CMA CGM has announced the implementation of a Peak Season Surcharge (PSS) on cargo shipments moving from China to destinations across Southern and East Africa, reflecting evolving market conditions and demand patterns on the trade lane.
The surcharge will apply to applicable containerized cargo transported from Chinese ports to a range of markets in the two African regions. Peak Season Surcharges are commonly introduced by shipping lines during periods of elevated demand, capacity constraints, or operational pressures affecting specific trade routes.
According to industry observers, trade flows between China and African markets have remained an important component of global container shipping, supporting the movement of consumer goods, industrial equipment, machinery, construction materials, and other commodities. Adjustments to freight pricing are often used by carriers to manage rising transportation costs and network requirements.
The latest PSS announcement forms part of CMA CGM’s broader strategy of adapting pricing structures to changing market dynamics while maintaining service reliability across its international network.
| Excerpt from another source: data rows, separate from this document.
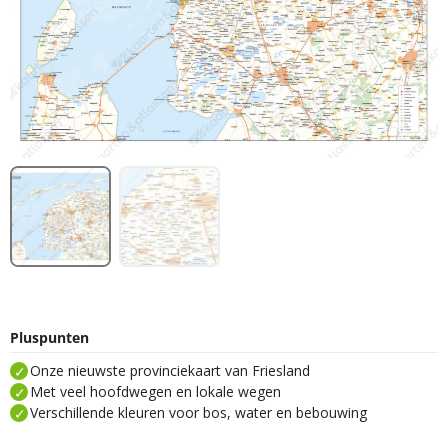
Pluspunten
Onze nieuwste provinciekaart van Friesland
Met veel hoofdwegen en lokale wegen
Verschillende kleuren voor bos, water en bebouwing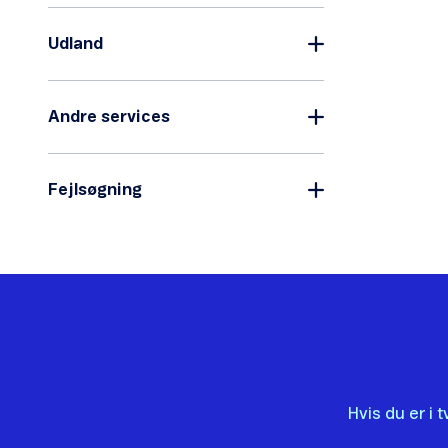
Vi 
Udland
Andre services
Fejlsøgning
Hvis du er i 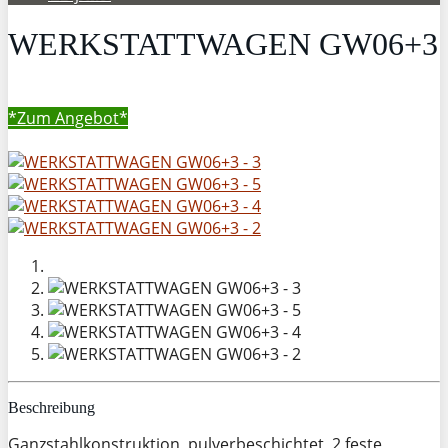
WERKSTATTWAGEN GW06+3
*Zum
Angebot*
Beschreibung
Ganzstahlkonstruktion, pulverbeschichtet, 2 feste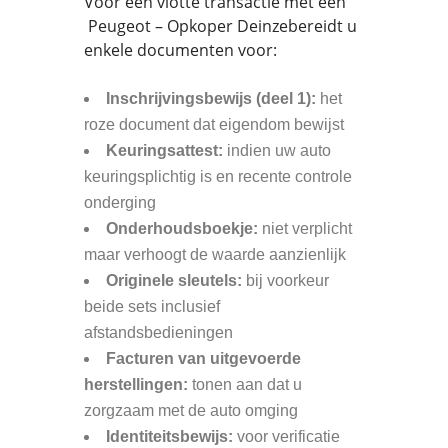
Voor een vlotte transactie met een
Peugeot – Opkoper Deinzebereidt u
enkele documenten voor:
Inschrijvingsbewijs (deel 1):
het
roze document dat eigendom bewijst
Keuringsattest:
indien uw auto
keuringsplichtig is en recente controle
onderging
Onderhoudsboekje:
niet verplicht
maar verhoogt de waarde aanzienlijk
Originele sleutels:
bij voorkeur
beide sets inclusief
afstandsbedieningen
Facturen van uitgevoerde
herstellingen:
tonen aan dat u
zorgzaam met de auto omging
Identiteitsbewijs:
voor verificatie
Shipping lines continue to monitor cargo volumes, vessel utilization, and operational conditions as global trade patterns evolve.
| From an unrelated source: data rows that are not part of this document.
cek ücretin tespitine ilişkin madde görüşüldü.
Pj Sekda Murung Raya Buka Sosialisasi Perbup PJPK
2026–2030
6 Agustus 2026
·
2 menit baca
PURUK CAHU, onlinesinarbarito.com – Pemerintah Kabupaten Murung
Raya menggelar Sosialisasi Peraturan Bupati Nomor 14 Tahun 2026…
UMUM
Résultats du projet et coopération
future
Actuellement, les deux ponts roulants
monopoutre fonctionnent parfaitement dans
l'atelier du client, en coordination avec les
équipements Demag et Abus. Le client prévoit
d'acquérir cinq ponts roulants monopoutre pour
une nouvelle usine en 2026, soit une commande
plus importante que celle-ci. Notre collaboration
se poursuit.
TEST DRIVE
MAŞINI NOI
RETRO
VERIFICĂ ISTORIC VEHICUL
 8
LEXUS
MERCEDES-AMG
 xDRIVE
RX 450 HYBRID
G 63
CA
Shippers and freight forwarders operating on the China–Africa corridor are expected to assess the impact of the surcharge on transportation budgets and supply chain planning. Businesses involved in imports and exports may also review shipment schedules to optimize logistics costs.
The move highlights the ongoing importance of the Southern and East African markets within global maritime trade and underscores the shipping industry’s efforts to balance demand, capacity, and service performance across key international routes.